Wheeler has the white granite-like border around the door with a keystone top. Above the doorway, Ibex pressed a mold of a carriage driver.
Unlike any of the other homes on the block, Wheeler got her steps, front porch and base walls done in a pink faux stone.
Wheeler said that when it came time to finish her steps, she had no idea what to do. Ibex took her on a tour in his truck showing her some of his Formstone work.
"I said 'OK, I'll take it,' " she recalled.
Ibex finished the job by replacing her basement window with glass block for free.
"Who does things like that anymore," she said.
Formstone may well on its way to extinction, but there is an afterlife for faux stone. It's called Brickcoat.
Employing the same technique as with Formstone, Vaigro carves bricks in globs of colored cement, the same way he shaped the pastel fake fieldstone.
Brickcoat, Vaigro said, is designed to look like brick.
"The trouble is when we put it on, people don't look for us anymore," he said. "They look for a bricklayer. That's how close it is."

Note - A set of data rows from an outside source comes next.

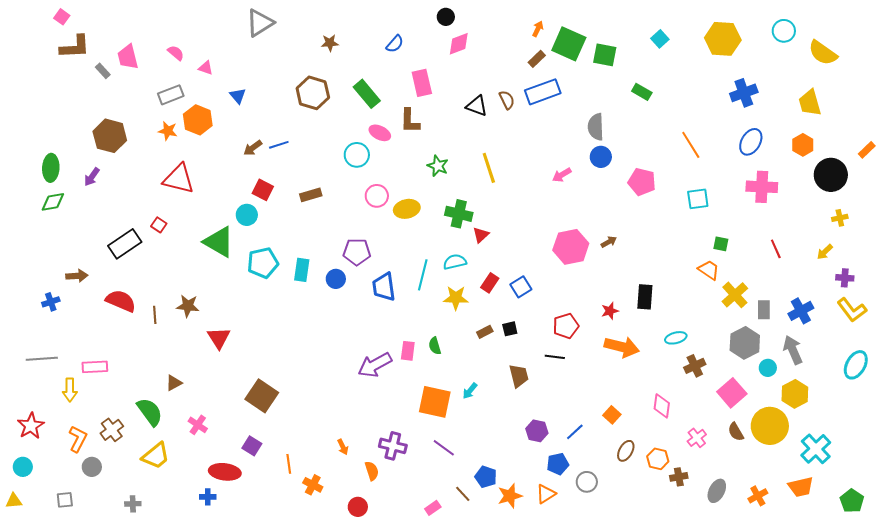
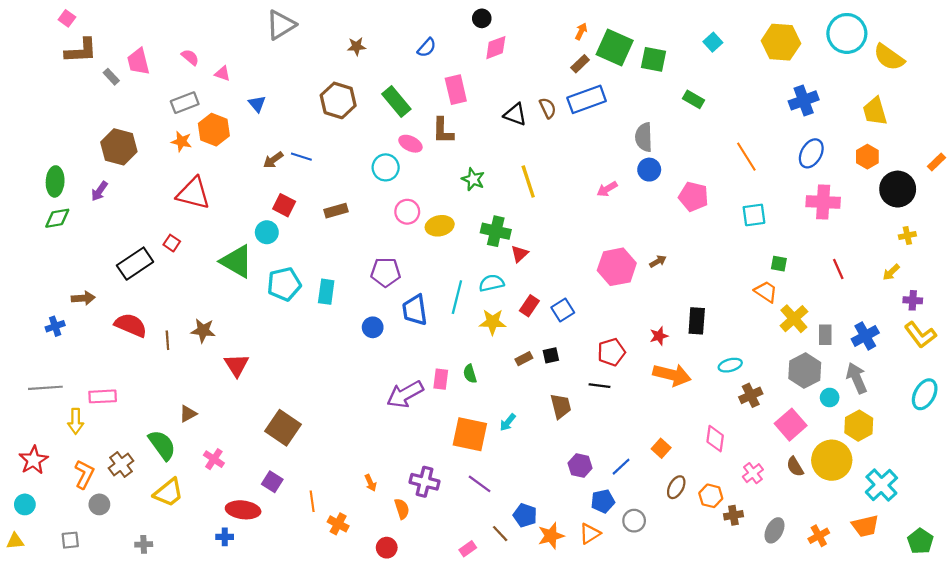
cyan circle: (784, 31) -> (847, 33), size x1.6
blue line: (279, 145) -> (301, 157), turned 36
blue circle: (336, 279) -> (373, 327), moved

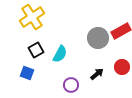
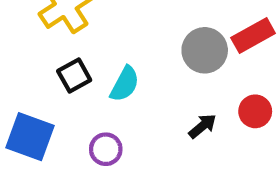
blue square: (27, 73) -> (30, 137), moved, size x1.6
purple circle: (71, 85) -> (106, 149), moved

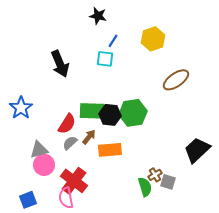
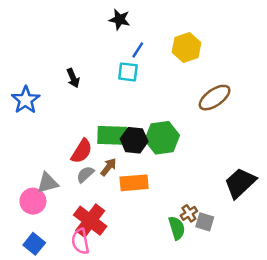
black arrow: (60, 64) -> (73, 78), size x0.6
blue star: (21, 108) -> (26, 100), moved
pink circle: (44, 165) -> (33, 201), moved
blue square: (28, 200) -> (34, 244), turned -30

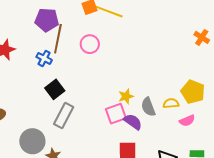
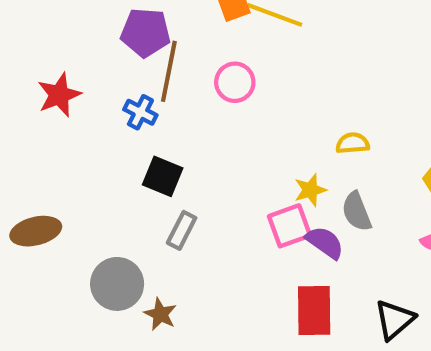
black square: (55, 89) -> (163, 176), turned -30
yellow semicircle: (171, 103) -> (353, 143), moved
gray rectangle: (64, 116) -> (182, 230), size x0.7

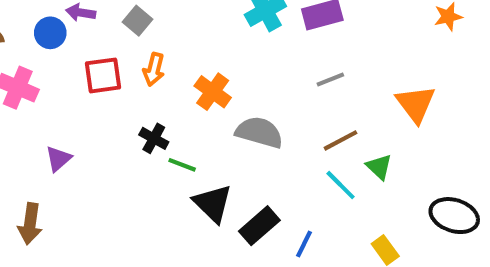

Lately, Vaigro's work has been appearing on gentrified homes in areas such as Fells Point.
Many times the Brickcoat is for long-term residents who can't afford to repoint or rebrick homes that have been deteriorating under the Formstone.
For years Geraldine Stylc, 53, of Hull Street in Locust Point has been saving to get her beloved but cracked Formstone removed. In its place would go Vaigro's Brickcoat.

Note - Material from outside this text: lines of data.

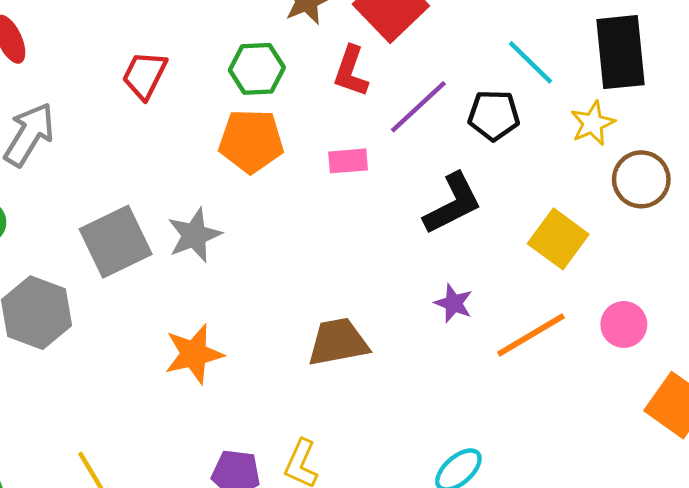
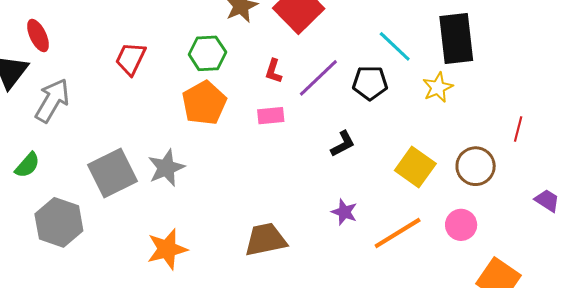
red L-shape: (351, 71) -> (273, 71), moved, size x0.7
orange pentagon: (251, 141) -> (204, 103), turned -30
brown circle: (641, 179) -> (476, 166), moved
black L-shape: (453, 204) -> (343, 144), size x0.6

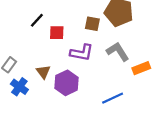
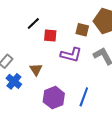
purple hexagon: (67, 83) -> (54, 98), moved
blue line: (113, 98) -> (84, 97), moved, turned -48

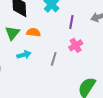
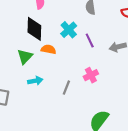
purple line: (71, 22) -> (90, 40), moved, turned -40
orange semicircle: (33, 32) -> (49, 49), moved

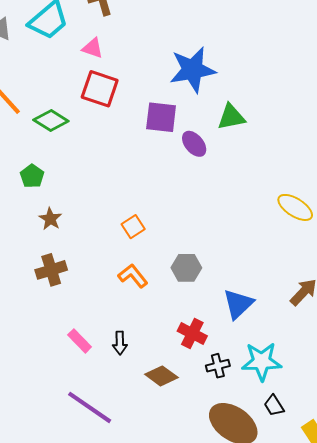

Stylc was around when Formstone fever swept through her neighborhood. Only a few homes kept a local "striper" in the business of painting bricks.
"In the mid-1950s it was, 'Oh so and so is getting Formstone,' and you'd go down there and watch them slap it on," she said.
The last time she saw someone getting Formstone in her neighborhood was 15 years ago -- a woman had her back wall done -- and even then it was an oddity.
Then, on Fort Avenue she saw two older workers setting up as if they were about to do Formstone but instead put up fake brick.
"I couldn't believe how nice it looked and I kept my eye on that house through the years and it stayed beautiful," she said.
For her, Brickcoat was the obvious choice.
As she watched her Formstone come tumbling down, she pointed to the irony of trading one faux stone for another. "It's the sign of the times," she said. "They used to be called rowhouses, now they're town homes."
In the middle of the heat wave, Vaigro was getting ready to climb high on the scaffolding. Stylc had left him a pitcher of water in the doorway. Behind him on the Formstone street, he recognized one of the homes he did 20 years ago. A few houses up was his Brickcoat work that he'd done more recently.
Two men came out of a corner bar and watched him. One, Tom Bloom, had two homes done in Brickcoat.
"It's an art," Bloom said as he admired Vaigro's work.